WHAT THE EXERCISE ASKS ▸ Go through the records below from the first line and print each one exactly, stopping after the line that contains "Liberation Serif, serif". Do not print pictures or anything past that line.

TASK MATERIAL ▸
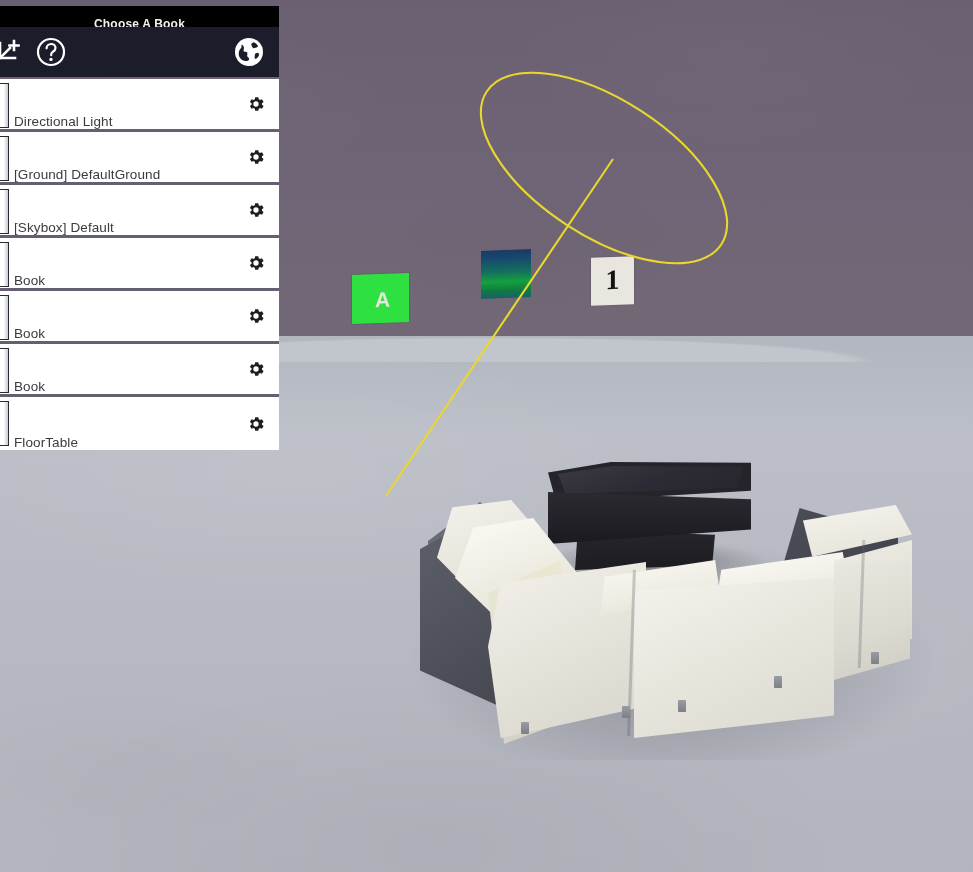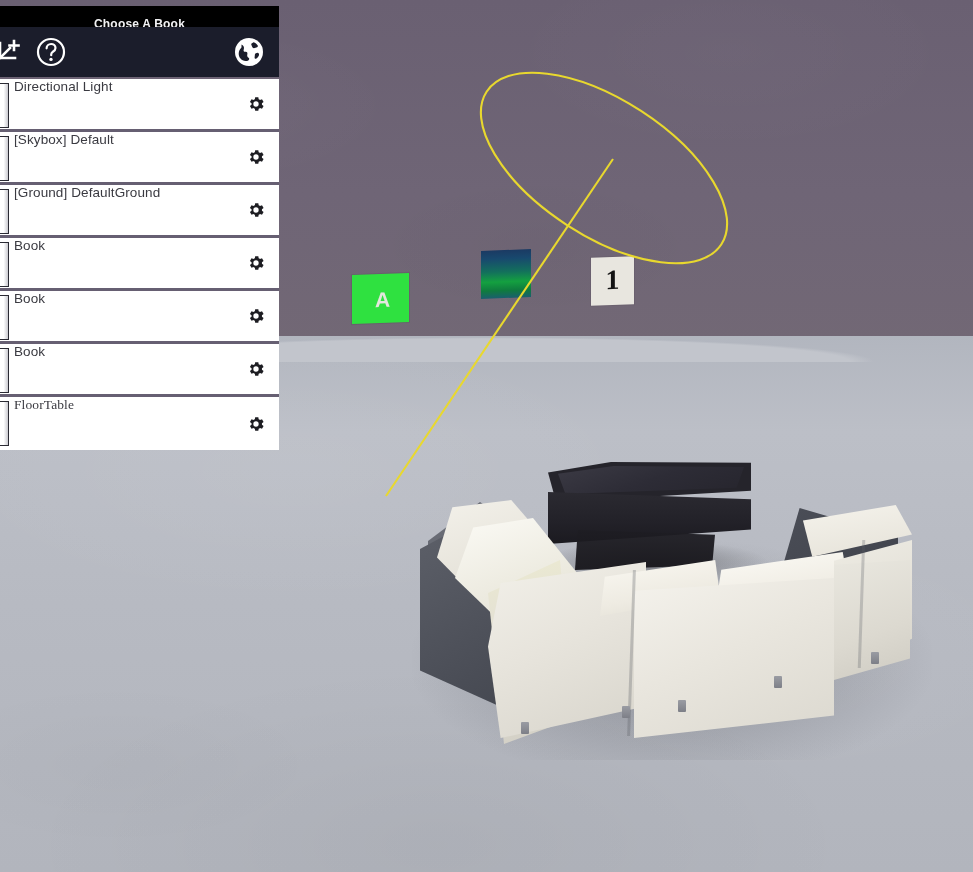"Directional Light" .row { align-items: flex-start -> flex-end }
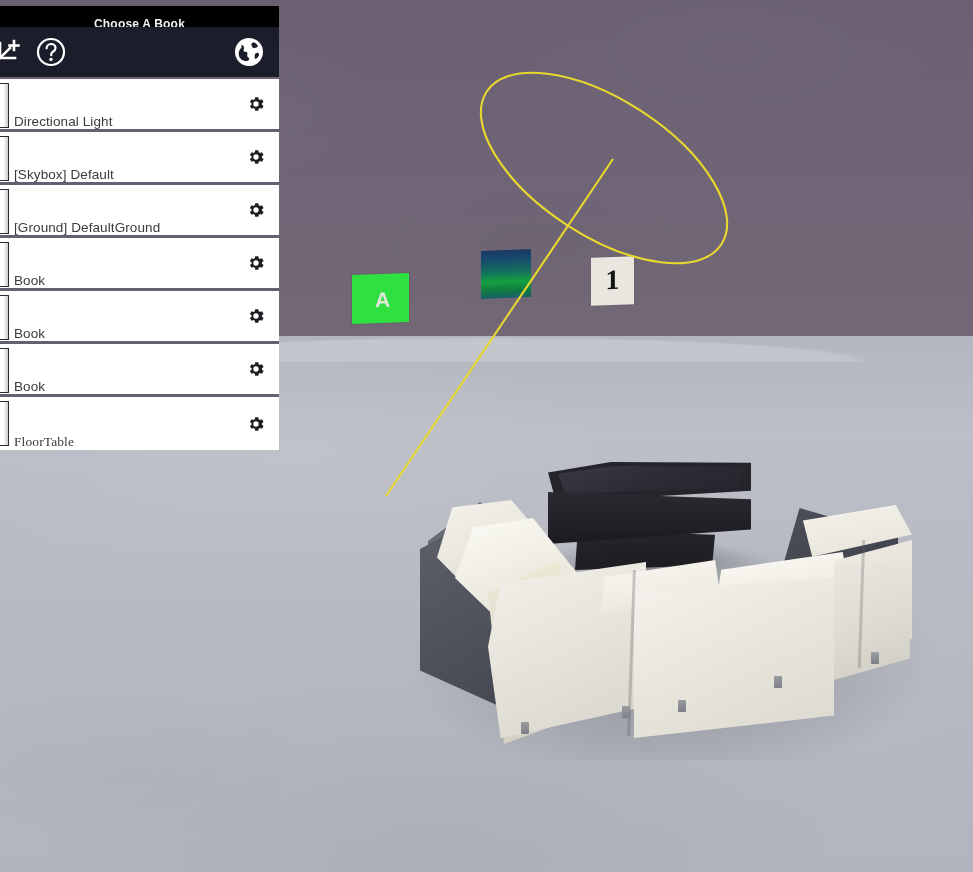"[Skybox] Default" div.row { order: before "[Ground] DefaultGround" -> after "[Ground] DefaultGround" }
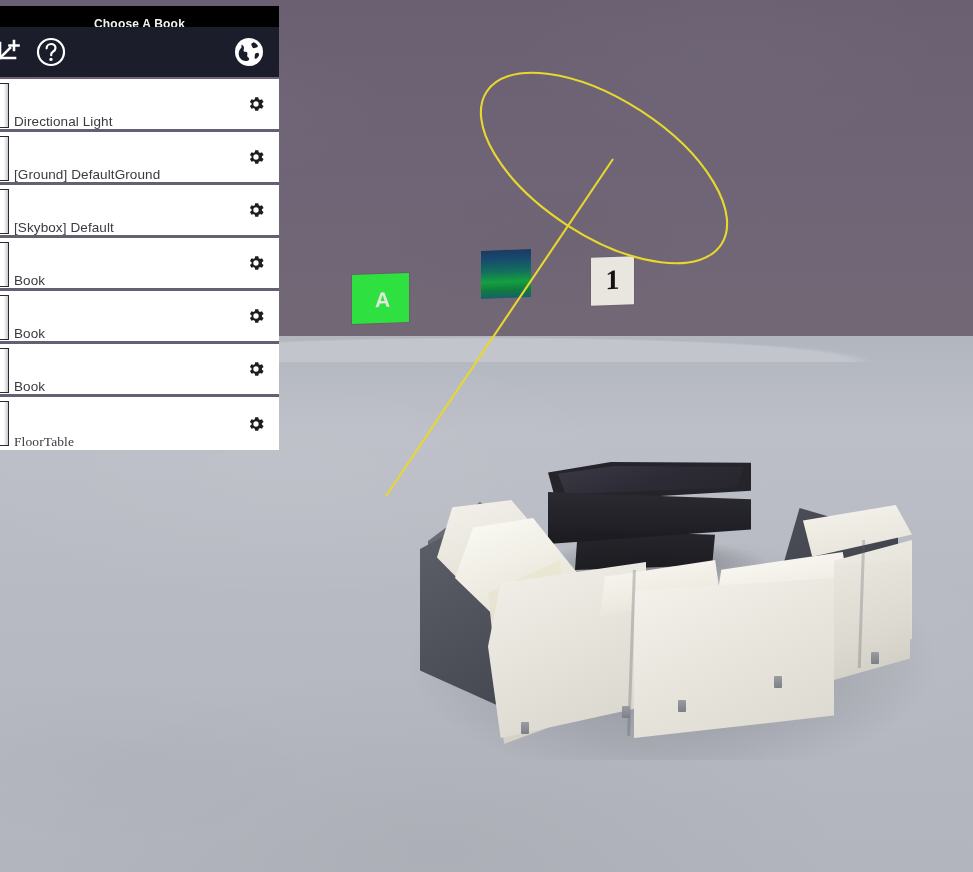"FloorTable" .row:last-child { font-family: Liberation Serif, serif -> none }
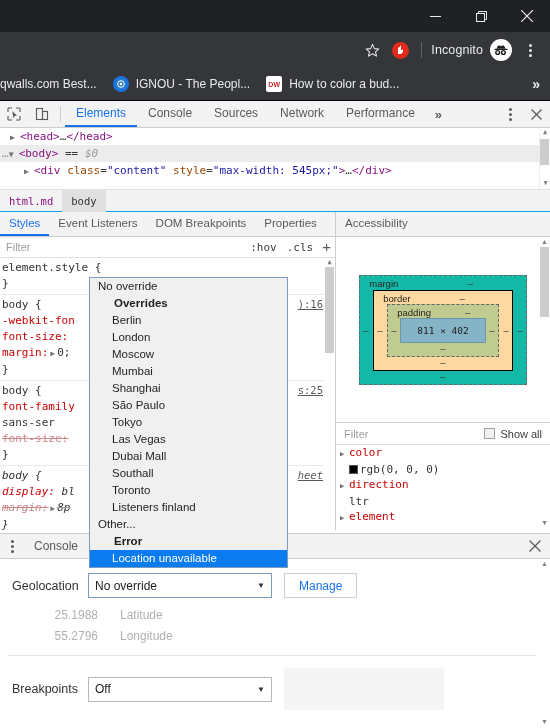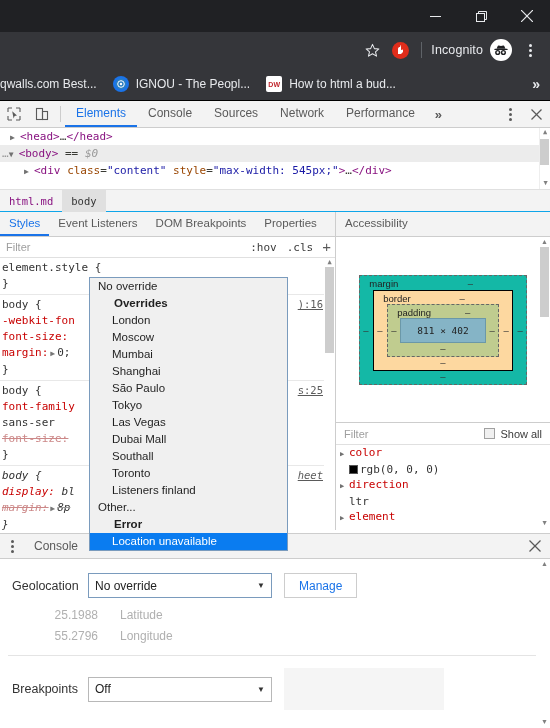"How to html a bud..." span { text: html -> color }
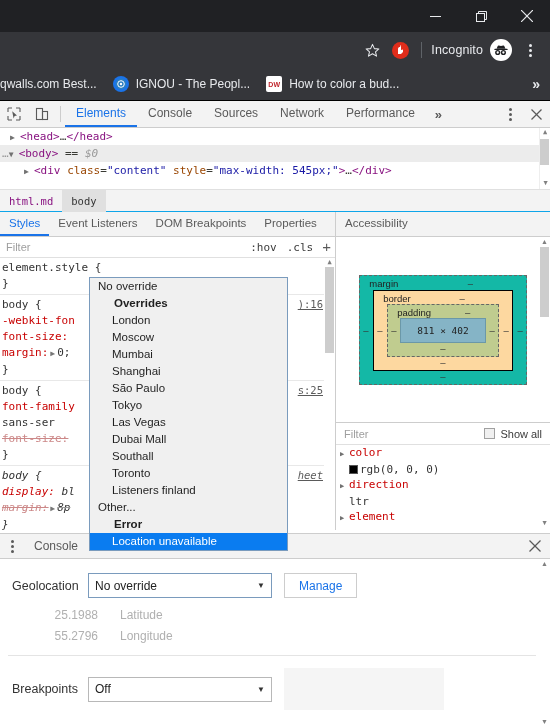"Berlin" div.dd-item { html: none -> <div>Berlin</div> }
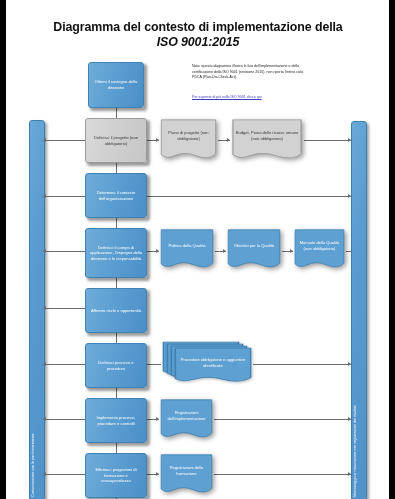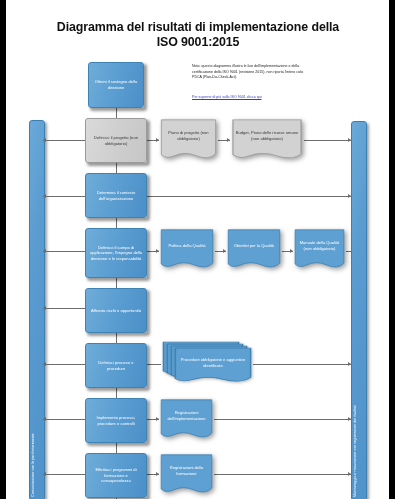"Diagramma del risultati di" span { text: risultati -> contesto }
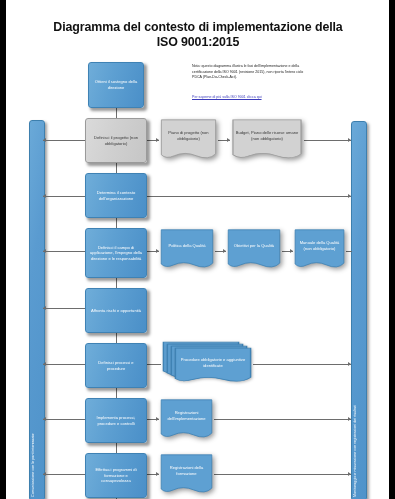"ISO 9001:2015" #title .l2 { font-style: none -> italic }
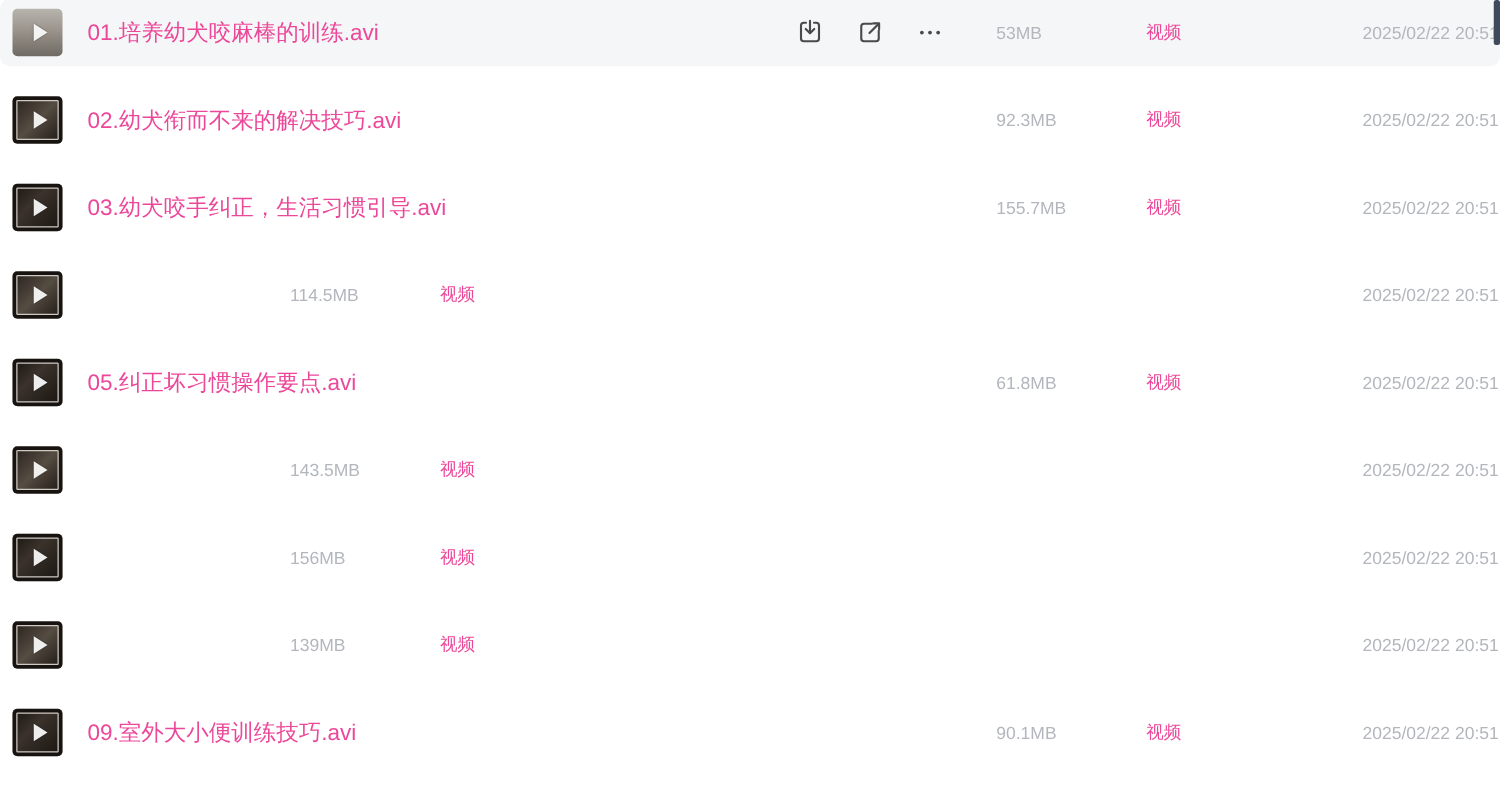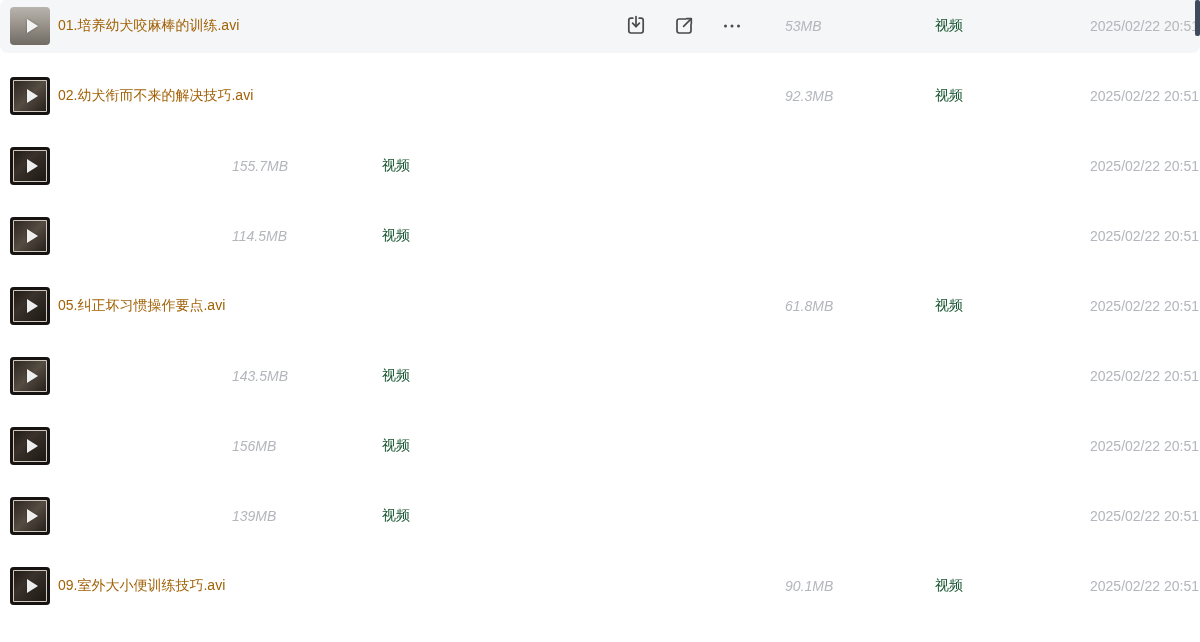"01.培养幼犬咬麻棒的训练.avi" .fname { color: #a16207 -> #ec4899; font-size: 14px -> 18px; margin-left: 8px -> 20px }
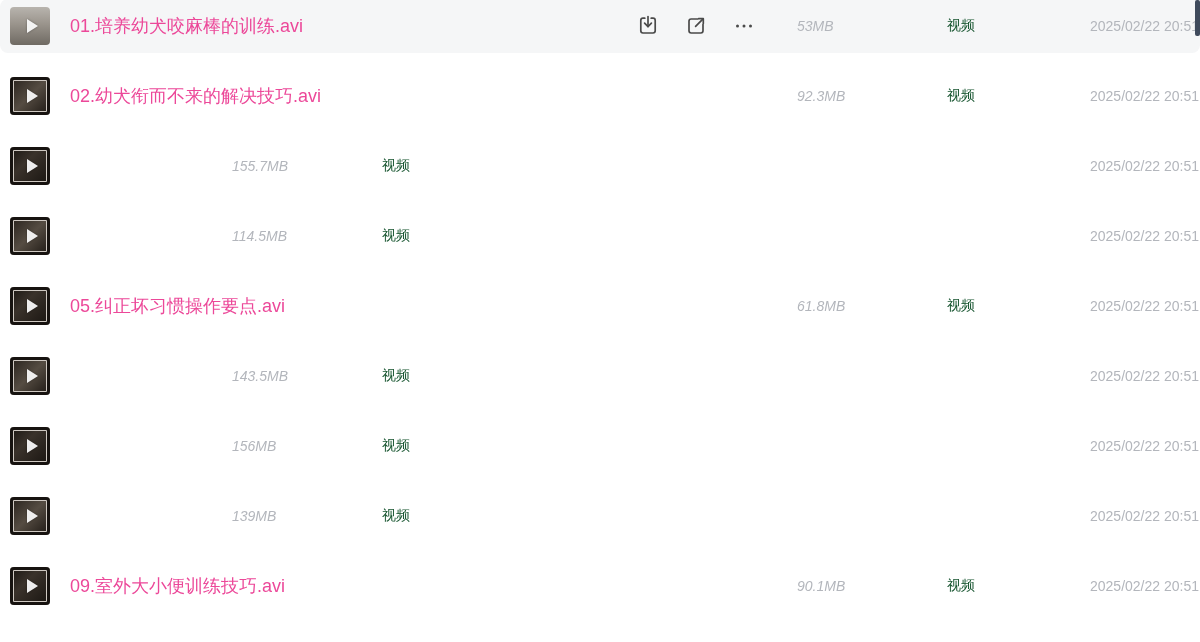"53MB" .size { font-style: italic -> none }
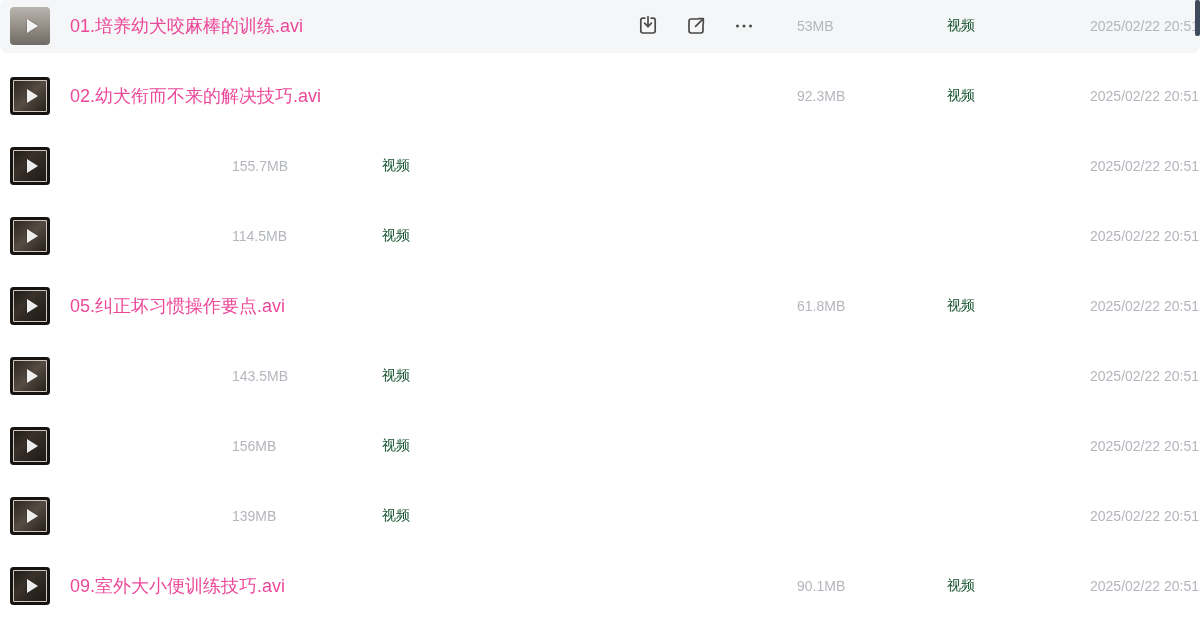"视频" .ftype { color: #14532d -> #ec4899; margin-left: 50px -> 20px }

FINAL ANSWER ▸
"Directional Light" .row { align-items: flex-start -> flex-end }
"[Skybox] Default" div.row { order: before "[Ground] DefaultGround" -> after "[Ground] DefaultGround" }
"FloorTable" .row:last-child { font-family: Liberation Serif, serif -> none }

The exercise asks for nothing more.